Les chiffres parlent d’eux-mêmes : au premier semestre 2025, 3,3 gigawatts de nouvelles capacités solaires ont été raccordées, confirmant une dynamique exceptionnelle. Mais derrière ces volumes, la filière alerte : disparition du dispositif S21, appels d’offres en retard, et surtout absence de perspectives au-delà de juillet 2026, faute de PPE. « Concrètement, les entreprises du solaire – en particulier les petites structures – se retrouvent sans visibilité. La croissance actuelle masque une fragilité inquiétante », résume Xavier Daval, président de la commission solaire du SER. « L’appareil politique instable rend la France incapable de piloter des projets du temps long terme » ajoute celui qui est également président de Kilowattsol.

Souvent reléguée derrière le solaire et l’éolien, la filière chaleur renouvelable, dominée par la biomasse, représente pourtant 75 % de la chaleur verte consommée en France et près de 50 000 emplois dans les territoires. Le fonds chaleur de l’Ademe reste l’instrument clé : à 7 à 8 euros par tonne de CO₂ évitée, « il constitue le dispositif de décarbonation le plus rentable » affirme Frédéric Coirier, PDG du groupe Poujoulat et vice-président du SER, dénonçant les « stop and go » budgétaires sur ce sujet, préjudiciables à la dynamique des projets « en croissance » sur tous les territoires, indiquait récemment la Fedene, fédération représentative de la décarbonation de la chaleur.

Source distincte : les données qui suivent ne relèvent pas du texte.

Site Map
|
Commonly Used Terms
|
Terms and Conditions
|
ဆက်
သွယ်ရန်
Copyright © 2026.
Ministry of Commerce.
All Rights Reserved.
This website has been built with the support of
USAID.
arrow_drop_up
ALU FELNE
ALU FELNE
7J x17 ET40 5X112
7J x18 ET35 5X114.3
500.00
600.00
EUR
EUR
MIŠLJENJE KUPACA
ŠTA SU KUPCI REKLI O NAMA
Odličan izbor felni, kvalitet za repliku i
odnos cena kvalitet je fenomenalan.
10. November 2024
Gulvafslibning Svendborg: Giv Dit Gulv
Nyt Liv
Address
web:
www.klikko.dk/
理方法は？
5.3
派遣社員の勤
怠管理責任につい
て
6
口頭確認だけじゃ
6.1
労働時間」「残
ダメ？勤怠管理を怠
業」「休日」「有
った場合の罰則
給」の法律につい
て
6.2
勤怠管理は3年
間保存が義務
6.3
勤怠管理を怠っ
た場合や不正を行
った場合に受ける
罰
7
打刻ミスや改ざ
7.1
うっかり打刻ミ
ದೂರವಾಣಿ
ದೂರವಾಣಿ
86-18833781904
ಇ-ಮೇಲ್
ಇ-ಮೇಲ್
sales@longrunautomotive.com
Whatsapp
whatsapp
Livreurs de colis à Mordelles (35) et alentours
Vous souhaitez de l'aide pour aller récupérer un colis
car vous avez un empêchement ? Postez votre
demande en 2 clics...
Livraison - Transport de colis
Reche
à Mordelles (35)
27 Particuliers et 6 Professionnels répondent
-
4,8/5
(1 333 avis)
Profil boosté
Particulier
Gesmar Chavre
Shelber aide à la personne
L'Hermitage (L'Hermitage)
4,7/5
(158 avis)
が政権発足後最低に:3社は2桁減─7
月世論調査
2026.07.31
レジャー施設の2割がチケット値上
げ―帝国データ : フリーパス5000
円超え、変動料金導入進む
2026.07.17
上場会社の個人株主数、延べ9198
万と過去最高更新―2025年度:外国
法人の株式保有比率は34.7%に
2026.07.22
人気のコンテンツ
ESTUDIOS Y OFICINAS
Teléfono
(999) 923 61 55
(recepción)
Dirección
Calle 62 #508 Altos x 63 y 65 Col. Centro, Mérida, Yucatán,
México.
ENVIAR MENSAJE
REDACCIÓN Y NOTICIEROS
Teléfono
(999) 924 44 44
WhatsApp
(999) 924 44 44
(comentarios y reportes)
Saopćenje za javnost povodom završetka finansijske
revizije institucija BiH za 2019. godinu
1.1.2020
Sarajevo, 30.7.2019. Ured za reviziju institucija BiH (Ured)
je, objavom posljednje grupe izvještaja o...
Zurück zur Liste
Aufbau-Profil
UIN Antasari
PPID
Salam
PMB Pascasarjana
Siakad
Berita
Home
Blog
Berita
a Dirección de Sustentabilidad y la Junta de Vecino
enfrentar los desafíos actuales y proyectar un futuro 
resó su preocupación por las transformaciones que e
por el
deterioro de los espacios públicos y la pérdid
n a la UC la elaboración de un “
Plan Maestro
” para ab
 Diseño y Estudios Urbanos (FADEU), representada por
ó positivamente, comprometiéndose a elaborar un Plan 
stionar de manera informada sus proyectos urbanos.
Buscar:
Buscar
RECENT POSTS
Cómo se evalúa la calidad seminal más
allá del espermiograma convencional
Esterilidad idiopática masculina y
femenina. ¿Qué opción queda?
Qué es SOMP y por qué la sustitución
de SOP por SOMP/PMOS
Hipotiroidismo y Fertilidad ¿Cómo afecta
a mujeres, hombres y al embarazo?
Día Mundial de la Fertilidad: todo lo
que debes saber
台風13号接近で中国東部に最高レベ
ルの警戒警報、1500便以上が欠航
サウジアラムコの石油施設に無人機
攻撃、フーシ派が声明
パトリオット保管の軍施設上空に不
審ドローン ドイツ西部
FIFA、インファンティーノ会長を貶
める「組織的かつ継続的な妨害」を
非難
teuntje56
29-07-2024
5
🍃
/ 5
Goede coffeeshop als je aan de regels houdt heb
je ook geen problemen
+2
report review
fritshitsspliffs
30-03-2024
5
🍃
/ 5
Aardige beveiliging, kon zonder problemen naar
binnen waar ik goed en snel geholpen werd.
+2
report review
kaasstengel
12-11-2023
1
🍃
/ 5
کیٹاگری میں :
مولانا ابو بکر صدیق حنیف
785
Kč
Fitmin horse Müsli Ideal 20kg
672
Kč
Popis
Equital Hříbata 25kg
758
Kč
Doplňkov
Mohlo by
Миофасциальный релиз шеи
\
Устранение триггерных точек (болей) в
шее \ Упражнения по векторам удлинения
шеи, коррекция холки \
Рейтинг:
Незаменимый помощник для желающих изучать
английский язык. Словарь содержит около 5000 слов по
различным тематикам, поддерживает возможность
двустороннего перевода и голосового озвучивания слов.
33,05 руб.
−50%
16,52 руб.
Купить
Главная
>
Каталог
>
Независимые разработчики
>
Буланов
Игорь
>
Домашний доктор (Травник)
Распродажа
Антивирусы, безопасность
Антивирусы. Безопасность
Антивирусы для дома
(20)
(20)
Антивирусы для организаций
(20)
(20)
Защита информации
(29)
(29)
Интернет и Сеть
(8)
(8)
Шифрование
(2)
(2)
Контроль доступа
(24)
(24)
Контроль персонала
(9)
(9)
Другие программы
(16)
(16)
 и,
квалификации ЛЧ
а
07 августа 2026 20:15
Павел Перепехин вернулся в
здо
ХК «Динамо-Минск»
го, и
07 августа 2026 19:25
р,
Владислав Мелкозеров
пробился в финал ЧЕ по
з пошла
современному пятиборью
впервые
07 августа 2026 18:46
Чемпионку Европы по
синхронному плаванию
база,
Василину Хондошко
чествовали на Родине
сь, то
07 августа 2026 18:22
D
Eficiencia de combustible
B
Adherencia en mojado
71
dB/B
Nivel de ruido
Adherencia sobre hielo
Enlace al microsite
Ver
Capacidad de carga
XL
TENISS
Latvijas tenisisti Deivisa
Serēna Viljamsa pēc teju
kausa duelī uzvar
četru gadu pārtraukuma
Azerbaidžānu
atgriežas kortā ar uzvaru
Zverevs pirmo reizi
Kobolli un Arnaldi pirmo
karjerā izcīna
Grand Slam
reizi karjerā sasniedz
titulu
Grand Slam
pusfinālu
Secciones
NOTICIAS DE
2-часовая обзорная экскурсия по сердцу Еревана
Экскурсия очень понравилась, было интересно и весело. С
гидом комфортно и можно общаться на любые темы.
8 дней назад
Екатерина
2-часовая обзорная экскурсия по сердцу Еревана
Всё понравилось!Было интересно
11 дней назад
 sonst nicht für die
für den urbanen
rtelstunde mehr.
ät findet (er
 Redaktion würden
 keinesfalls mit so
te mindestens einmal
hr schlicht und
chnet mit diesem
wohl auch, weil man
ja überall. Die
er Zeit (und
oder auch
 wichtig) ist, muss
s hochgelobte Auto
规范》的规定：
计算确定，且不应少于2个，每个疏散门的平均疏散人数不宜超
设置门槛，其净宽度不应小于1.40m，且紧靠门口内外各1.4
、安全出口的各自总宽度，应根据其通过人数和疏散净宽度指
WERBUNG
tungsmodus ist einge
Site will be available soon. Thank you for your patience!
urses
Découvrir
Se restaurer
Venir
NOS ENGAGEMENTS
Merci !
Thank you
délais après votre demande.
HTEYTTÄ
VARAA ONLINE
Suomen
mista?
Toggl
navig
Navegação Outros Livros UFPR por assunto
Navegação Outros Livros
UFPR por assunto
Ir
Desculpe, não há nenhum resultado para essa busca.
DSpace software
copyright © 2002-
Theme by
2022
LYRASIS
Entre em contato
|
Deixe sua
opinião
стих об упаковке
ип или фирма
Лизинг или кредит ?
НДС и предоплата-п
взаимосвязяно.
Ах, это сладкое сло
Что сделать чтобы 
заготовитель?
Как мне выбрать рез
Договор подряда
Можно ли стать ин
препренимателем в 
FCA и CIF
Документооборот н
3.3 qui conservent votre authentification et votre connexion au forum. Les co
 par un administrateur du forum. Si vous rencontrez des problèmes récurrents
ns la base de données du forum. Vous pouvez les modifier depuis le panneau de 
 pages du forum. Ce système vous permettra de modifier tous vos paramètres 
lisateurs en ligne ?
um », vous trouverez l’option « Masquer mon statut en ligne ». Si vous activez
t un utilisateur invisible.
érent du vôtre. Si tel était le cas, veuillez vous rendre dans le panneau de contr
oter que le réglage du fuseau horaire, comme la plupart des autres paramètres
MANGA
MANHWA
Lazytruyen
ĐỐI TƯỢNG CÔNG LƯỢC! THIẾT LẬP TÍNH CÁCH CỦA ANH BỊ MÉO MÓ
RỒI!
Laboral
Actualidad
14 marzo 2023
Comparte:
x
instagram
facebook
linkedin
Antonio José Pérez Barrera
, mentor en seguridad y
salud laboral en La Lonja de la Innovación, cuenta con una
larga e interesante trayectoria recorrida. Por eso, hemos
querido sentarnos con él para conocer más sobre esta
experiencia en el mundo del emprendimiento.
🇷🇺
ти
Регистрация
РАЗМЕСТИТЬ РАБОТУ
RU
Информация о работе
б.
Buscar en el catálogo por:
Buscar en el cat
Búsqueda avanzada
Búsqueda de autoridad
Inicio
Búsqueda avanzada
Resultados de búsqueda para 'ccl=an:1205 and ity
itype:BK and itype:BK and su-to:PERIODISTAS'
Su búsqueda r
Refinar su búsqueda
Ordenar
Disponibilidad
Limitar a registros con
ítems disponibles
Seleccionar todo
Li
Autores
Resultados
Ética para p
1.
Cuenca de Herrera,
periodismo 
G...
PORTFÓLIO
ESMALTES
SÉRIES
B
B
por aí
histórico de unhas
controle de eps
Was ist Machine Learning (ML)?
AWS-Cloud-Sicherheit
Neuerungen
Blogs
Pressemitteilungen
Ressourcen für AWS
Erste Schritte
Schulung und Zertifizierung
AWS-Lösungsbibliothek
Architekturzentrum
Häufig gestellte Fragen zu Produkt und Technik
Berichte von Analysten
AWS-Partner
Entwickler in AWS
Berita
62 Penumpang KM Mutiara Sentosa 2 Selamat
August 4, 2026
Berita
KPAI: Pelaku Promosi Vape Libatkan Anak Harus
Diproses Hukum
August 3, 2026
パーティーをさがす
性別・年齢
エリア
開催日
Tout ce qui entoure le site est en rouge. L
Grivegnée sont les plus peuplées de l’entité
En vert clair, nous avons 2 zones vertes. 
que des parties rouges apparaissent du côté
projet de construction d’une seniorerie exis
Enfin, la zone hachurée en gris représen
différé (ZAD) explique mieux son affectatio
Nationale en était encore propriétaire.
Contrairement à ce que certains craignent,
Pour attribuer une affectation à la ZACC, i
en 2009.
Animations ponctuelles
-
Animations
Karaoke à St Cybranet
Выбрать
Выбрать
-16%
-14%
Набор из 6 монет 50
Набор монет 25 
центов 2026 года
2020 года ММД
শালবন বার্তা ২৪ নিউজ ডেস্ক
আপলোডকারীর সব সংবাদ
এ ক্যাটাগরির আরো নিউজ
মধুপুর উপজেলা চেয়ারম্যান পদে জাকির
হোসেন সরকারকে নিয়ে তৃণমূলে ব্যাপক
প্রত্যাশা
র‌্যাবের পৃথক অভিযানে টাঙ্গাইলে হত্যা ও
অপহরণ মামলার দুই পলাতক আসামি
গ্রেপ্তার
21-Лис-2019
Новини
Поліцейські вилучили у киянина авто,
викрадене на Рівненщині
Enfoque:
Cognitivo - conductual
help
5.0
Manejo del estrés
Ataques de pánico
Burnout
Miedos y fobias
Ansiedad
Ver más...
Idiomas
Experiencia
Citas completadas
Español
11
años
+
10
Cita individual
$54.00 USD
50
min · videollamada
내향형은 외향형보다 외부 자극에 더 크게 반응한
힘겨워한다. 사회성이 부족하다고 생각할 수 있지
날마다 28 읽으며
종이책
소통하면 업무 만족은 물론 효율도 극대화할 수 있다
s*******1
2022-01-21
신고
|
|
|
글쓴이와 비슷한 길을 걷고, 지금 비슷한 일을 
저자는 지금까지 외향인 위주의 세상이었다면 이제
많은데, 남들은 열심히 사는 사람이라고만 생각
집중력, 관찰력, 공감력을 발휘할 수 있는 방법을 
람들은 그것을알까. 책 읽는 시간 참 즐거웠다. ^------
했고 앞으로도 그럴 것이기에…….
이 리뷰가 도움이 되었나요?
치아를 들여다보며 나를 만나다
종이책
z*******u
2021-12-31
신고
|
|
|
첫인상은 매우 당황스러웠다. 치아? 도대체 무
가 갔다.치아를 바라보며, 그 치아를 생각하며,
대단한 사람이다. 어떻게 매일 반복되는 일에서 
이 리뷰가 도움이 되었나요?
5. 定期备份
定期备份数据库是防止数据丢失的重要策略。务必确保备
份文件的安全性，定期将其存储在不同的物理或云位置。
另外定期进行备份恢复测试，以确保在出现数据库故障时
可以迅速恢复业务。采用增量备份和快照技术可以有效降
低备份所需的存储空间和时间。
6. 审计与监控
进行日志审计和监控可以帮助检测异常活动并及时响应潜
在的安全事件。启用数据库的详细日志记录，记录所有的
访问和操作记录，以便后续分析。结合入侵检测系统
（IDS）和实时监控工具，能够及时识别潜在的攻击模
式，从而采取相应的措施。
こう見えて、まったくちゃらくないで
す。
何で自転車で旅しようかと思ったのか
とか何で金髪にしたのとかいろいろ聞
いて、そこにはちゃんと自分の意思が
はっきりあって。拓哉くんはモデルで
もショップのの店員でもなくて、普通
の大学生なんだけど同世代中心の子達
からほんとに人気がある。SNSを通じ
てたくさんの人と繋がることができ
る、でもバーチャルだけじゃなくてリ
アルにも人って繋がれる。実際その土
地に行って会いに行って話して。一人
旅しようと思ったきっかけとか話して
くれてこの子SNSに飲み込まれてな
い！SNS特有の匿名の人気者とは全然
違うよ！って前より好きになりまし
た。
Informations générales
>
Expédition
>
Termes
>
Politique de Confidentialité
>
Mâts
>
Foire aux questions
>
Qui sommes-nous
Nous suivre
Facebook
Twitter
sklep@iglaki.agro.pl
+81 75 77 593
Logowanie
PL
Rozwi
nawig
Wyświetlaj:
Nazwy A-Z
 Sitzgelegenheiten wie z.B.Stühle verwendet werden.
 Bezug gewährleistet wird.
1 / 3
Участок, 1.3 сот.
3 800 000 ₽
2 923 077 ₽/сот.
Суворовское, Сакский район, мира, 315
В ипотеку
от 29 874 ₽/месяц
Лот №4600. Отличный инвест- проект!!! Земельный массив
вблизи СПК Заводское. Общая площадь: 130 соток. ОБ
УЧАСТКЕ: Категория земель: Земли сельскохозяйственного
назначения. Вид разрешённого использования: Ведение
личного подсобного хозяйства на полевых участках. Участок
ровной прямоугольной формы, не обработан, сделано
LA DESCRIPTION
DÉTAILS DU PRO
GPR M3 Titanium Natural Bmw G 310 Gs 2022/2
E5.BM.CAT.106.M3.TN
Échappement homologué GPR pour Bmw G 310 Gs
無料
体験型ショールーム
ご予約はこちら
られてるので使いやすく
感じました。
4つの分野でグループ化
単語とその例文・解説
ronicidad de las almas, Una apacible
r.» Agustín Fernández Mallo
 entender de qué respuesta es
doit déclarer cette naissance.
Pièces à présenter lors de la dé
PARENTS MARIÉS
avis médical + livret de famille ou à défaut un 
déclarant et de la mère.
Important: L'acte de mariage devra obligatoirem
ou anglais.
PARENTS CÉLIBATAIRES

Au fond, pour le SER, l’impasse est claire : faute de planification, les investissements, qu’ils soient dans l’éolien en mer, le solaire ou même le nucléaire, ne peuvent se concrétiser. « Sans PPE, c’est toute la trajectoire énergétique de la France qui reste suspendue » regrette Jules Nyssen, à quelques mois des municipales et moins de deux ans avant l’élection présidentielle.